In response to the increasing prevalence of concussions and the many approaches to reconcile player safety with competitive sport, the answer came in the simple thought of appreciating the injury for what it is. Often, advice and assessment are catered to the elements of play beyond the athlete. Young, recreational players may be more readily recommended to rest while professional and elite athletes will have advice confounded with their obligation to perform.
“We must remember to treat the patient not the player. It is too easy to place distinctions on an individual, when we should be seeing a patient as a patient,” urged Dryden.
Unlike many other sports injuries, concussions are unique for their somewhat subjective air. While recovery from most injuries can be assessed and monitored based on the progression of physical changes and the advice of sport scientists, the assessment of concussions is not so clear.
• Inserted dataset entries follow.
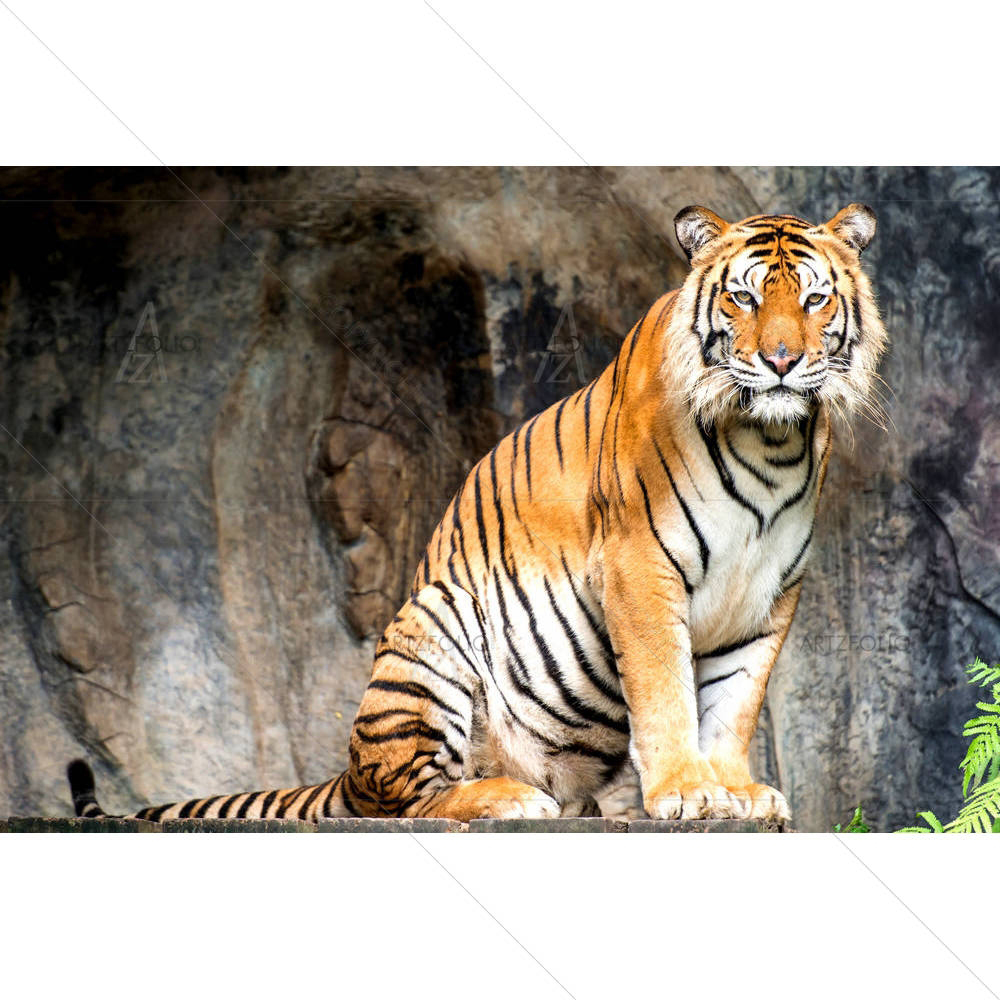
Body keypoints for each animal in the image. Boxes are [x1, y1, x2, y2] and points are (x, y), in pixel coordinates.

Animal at [68, 203, 887, 826]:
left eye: (813, 300)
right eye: (743, 298)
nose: (781, 362)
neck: (771, 439)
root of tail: (345, 770)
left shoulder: (769, 594)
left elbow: (735, 702)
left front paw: (735, 790)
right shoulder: (639, 568)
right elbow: (665, 691)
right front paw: (687, 791)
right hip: (436, 625)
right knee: (410, 798)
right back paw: (508, 796)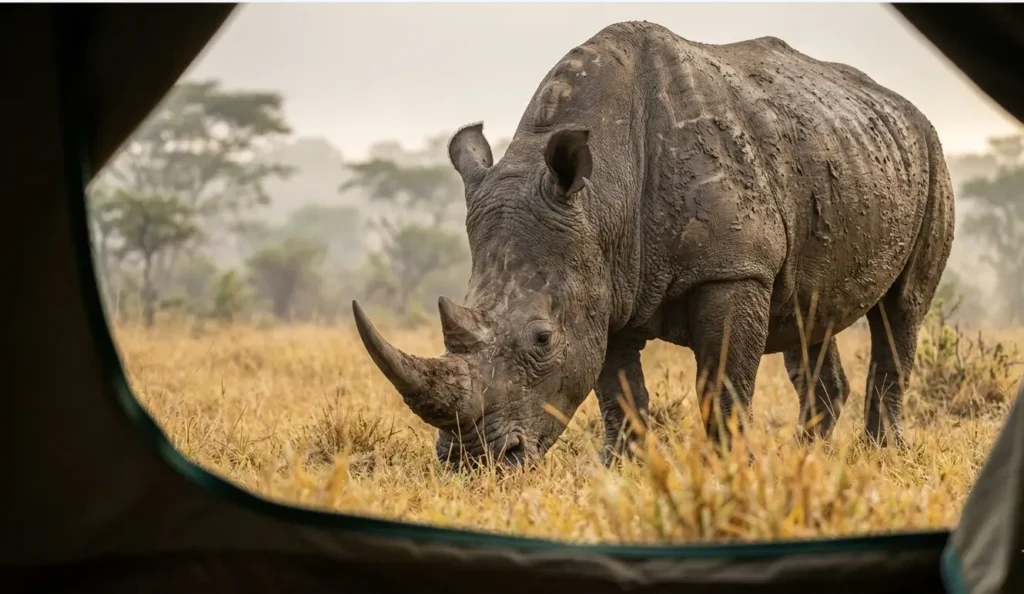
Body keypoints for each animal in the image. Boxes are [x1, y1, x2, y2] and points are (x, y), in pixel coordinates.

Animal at [351, 21, 955, 468]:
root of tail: (902, 106)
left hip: (929, 153)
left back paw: (880, 457)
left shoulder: (735, 268)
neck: (601, 197)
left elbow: (723, 381)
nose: (473, 461)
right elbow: (617, 390)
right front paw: (619, 468)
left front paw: (724, 471)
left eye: (542, 339)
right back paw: (805, 460)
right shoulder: (604, 283)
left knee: (901, 310)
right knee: (809, 317)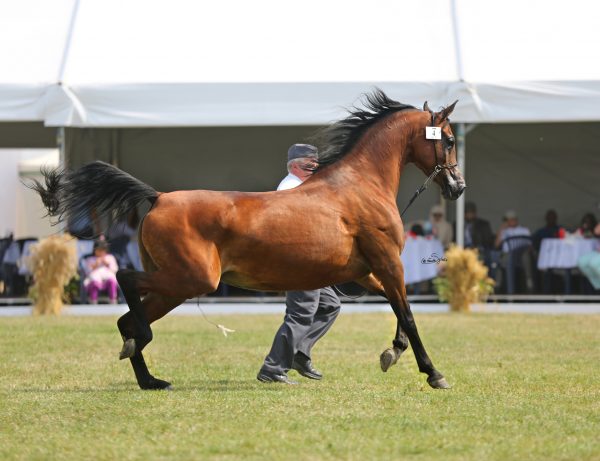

A single succinct and step-wise recovery pathway is less likely due in large to the reliance on intuition and the qualitative (not quantitative) nature of diagnoses.
In this way, as highlighted in the youth panel, concussion management is much more susceptible to influence by pressure and stigma from the community. Unlike other sports injuries, there are no physical signs to prevent the athlete from returning to play. A cast does not need to be removed nor are you clutching crutches that indicate that return to play is not an option.
While these traditional signs of injury remain discrete, medical professionals advocate instead for the reliance on the familiarizing themselves with their patient. It is a warranted approach given that all six athletes of the youth panel discussed an intangible woe and feeling “like they were just not themselves.” Many discussed feelings of depression, feeling isolated from the sport they had been so immersed in, as well as the difficulties they faced in school and work environments. As the treating trainer, physician or physiotherapist, the ability to recognize these differences provides the ability to detect the lingering effects of a concussion that preliminary routine tests may not capture.
Of course, while identifying strategies to treat and minimize the impact of a concussion, prevention at the level of the playing field could alleviate the complications of concussions and the strain they place upon the athletic community.
The consensus was clear that education is key. Teaching players the fundamental skills to maintain a competitive edge without compromising safety is essential as is community awareness and the ability of involved individuals to recognize the signs of a concussion.
Amidst the confusion and concern shown towards the issue of concussions, the symposium captured the spirit of sport in its ability to draw individuals together to achieve a common goal.
Dryden was optimistic for the future and believes the work on concussion awareness, treatment and prevention is only beginning to take shape.
“The game is always changing. What we’re seeing is only the end of the beginning.”